Transparent Rewriting with Sync-Materialized View
Overview
The Sync-Materialized View is a special kind of table that pre-computes and stores data according to a predefined SELECT statement. Its main purpose is to meet users' needs for analyzing raw detailed data from any dimension and also enable quick analysis and queries on fixed dimensions.
The applicable scenarios for synchronous materialized views are as follows:
- The analysis requirements cover both detailed data queries and fixed-dimension queries.
- The queries involve only a small number of columns or rows in the table.
- The queries include time-consuming processing operations, such as long-duration aggregation operations.
- The queries need to match different prefix indexes.
For queries that frequently and repeatedly use the results of the same subqueries, synchronous materialized views can significantly improve performance. Doris will automatically maintain the data of materialized views to ensure data consistency between the base table and the materialized view table, without requiring additional manual maintenance costs. During a query, the system will automatically match the optimal materialized view and directly read data from it.
- In Doris 2.0 and later versions, materialized views have some enhanced functions. It is recommended that users confirm in the test environment whether the expected queries can hit the materialized views they want to create before using materialized views in the formal production environment.

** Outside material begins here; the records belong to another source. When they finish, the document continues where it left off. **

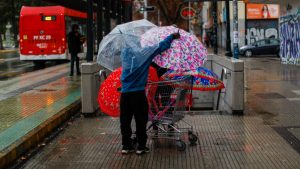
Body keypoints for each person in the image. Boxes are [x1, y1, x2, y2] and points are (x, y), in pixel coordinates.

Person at [120, 32, 180, 155]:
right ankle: (141, 146)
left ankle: (126, 145)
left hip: (125, 93)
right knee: (141, 120)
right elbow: (161, 46)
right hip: (138, 93)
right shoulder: (143, 53)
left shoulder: (124, 53)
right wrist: (172, 37)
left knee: (125, 121)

- It is not recommended to create multiple materialized views with similar forms on the same table, as this may lead to conflicts among multiple materialized views and thus cause query hit failures.
Case
The following uses a specific example to demonstrate the process of using synchronous materialized views to accelerate queries:
Suppose we have a detailed sales record table named sales_records, which records various pieces of information for each transaction in detail, including the transaction ID, salesperson ID, selling store ID, sales date, and transaction amount. Now, we often need to conduct analysis and queries on the sales volume of different stores.

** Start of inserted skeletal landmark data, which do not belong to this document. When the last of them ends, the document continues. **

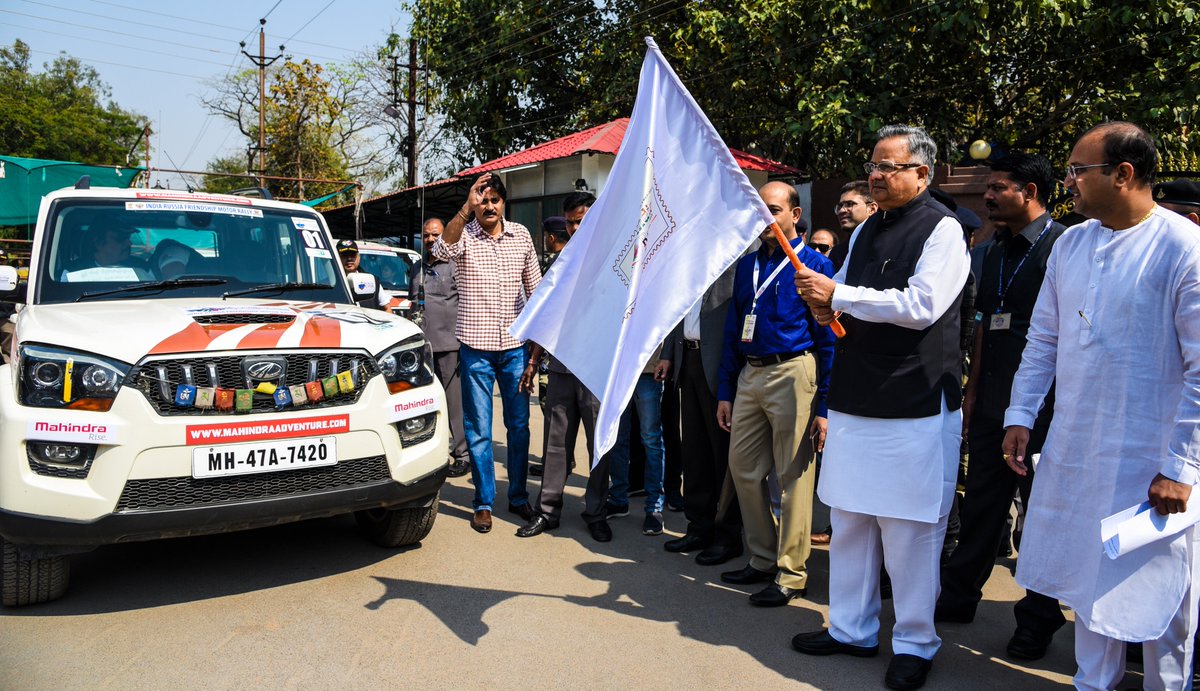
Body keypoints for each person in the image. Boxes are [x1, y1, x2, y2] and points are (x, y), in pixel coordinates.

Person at [1002, 122, 1200, 690]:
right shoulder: (1072, 243)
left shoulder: (1181, 248)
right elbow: (1044, 339)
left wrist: (1182, 468)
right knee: (1090, 581)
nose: (1068, 183)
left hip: (1154, 462)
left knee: (1166, 598)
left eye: (1077, 171)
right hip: (1081, 448)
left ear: (1124, 174)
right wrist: (1021, 414)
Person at [792, 124, 970, 691]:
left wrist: (838, 297)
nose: (877, 175)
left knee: (909, 531)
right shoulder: (867, 228)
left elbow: (922, 305)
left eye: (890, 167)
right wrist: (824, 302)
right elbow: (842, 285)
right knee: (848, 521)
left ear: (923, 172)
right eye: (874, 165)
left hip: (914, 400)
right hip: (856, 394)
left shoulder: (945, 230)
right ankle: (850, 628)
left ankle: (915, 642)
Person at [934, 153, 1068, 660]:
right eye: (986, 188)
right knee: (983, 505)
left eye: (998, 188)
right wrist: (971, 396)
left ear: (1029, 191)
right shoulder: (987, 254)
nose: (988, 196)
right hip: (993, 404)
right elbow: (985, 326)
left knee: (1043, 516)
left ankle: (1037, 618)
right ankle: (960, 594)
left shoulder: (1063, 247)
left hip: (1049, 411)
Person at [716, 181, 835, 607]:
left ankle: (792, 572)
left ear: (794, 215)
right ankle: (763, 558)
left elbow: (830, 340)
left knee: (793, 476)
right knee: (743, 468)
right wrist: (726, 390)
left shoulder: (815, 265)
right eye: (760, 211)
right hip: (751, 373)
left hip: (794, 370)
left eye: (774, 209)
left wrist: (824, 405)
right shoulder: (747, 266)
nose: (767, 219)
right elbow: (734, 330)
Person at [431, 173, 541, 534]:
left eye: (495, 199)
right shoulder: (464, 236)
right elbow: (440, 250)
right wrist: (466, 207)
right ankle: (483, 502)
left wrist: (535, 354)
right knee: (478, 429)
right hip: (475, 351)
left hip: (515, 351)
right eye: (483, 199)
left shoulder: (521, 235)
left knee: (519, 426)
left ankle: (520, 496)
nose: (489, 205)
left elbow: (537, 294)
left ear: (504, 204)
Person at [516, 195, 620, 542]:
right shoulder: (559, 266)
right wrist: (532, 361)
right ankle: (547, 511)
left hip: (595, 369)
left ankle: (596, 512)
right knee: (555, 444)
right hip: (561, 367)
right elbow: (545, 317)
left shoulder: (613, 260)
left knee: (598, 446)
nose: (576, 228)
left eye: (582, 220)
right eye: (571, 222)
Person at [658, 262, 746, 566]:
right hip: (688, 361)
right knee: (693, 453)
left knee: (723, 456)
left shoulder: (736, 249)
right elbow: (677, 311)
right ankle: (699, 527)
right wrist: (668, 355)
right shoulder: (691, 254)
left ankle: (728, 536)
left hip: (720, 367)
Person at [412, 218, 470, 478]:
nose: (431, 240)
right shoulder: (418, 267)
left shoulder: (455, 264)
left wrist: (462, 344)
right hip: (422, 348)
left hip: (450, 346)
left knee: (453, 403)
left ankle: (462, 455)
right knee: (425, 403)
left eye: (435, 235)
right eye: (426, 236)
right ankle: (430, 452)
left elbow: (468, 304)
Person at [529, 215, 573, 479]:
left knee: (553, 412)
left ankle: (557, 464)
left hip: (553, 352)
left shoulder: (557, 265)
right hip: (553, 352)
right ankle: (555, 462)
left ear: (552, 237)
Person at [827, 180, 877, 270]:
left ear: (871, 209)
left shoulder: (885, 246)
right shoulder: (837, 253)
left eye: (849, 204)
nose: (842, 211)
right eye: (840, 206)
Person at [336, 239, 391, 311]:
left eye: (352, 255)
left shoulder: (372, 281)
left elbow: (387, 308)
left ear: (359, 257)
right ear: (336, 257)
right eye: (344, 255)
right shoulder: (330, 284)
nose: (349, 259)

To optimize the performance of these queries, we can create a materialized view named store_amt. This view groups by the selling store and sums up the sales amounts of the same store. The specific steps are as follows:
Create a Sync-Materialized View
Firstly, we use the following SQL statement to create the materialized view store_amt:
CREATE MATERIALIZED VIEW store_amt AS 
SELECT store_id, SUM(sale_amt) 
FROM sales_records
GROUP BY store_id;
After submitting the creation task, Doris will build this synchronous materialized view asynchronously in the background. We can use the following command to check the creation progress of the materialized view:
SHOW ALTER TABLE MATERIALIZED VIEW FROM db_name;
When the State field becomes FINISHED, it means that the store_amt materialized view has been successfully created.
Transparent Rewriting
After the materialized view is created, when we query the sales volume of different stores, Doris will automatically match the store_amt materialized view and directly read the pre-aggregated data from it, thus significantly improving the query efficiency. The query statement is as follows:
SELECT store_id, SUM(sale_amt) FROM sales_records GROUP BY store_id;
We can also use the EXPLAIN command to check whether the query has successfully hit the materialized view:
EXPLAIN SELECT store_id, SUM(sale_amt) FROM sales_records GROUP BY store_id;
At the end of the execution plan, if something like the following is displayed, it means that the query has successfully hit the store_amt materialized view:
TABLE: default_cluster:test.sales_records(store_amt), PREAGGREGATION: ON
Through the above steps, we can use synchronous materialized views to optimize query performance and improve the efficiency of data analysis.
Summary
By creating synchronous materialized views, we can significantly improve the query speed for relevant aggregation analysis. Single-table materialized views not only enable us to conduct statistical analysis quickly but also flexibly support the query needs for detailed data, which is a very powerful feature in Doris.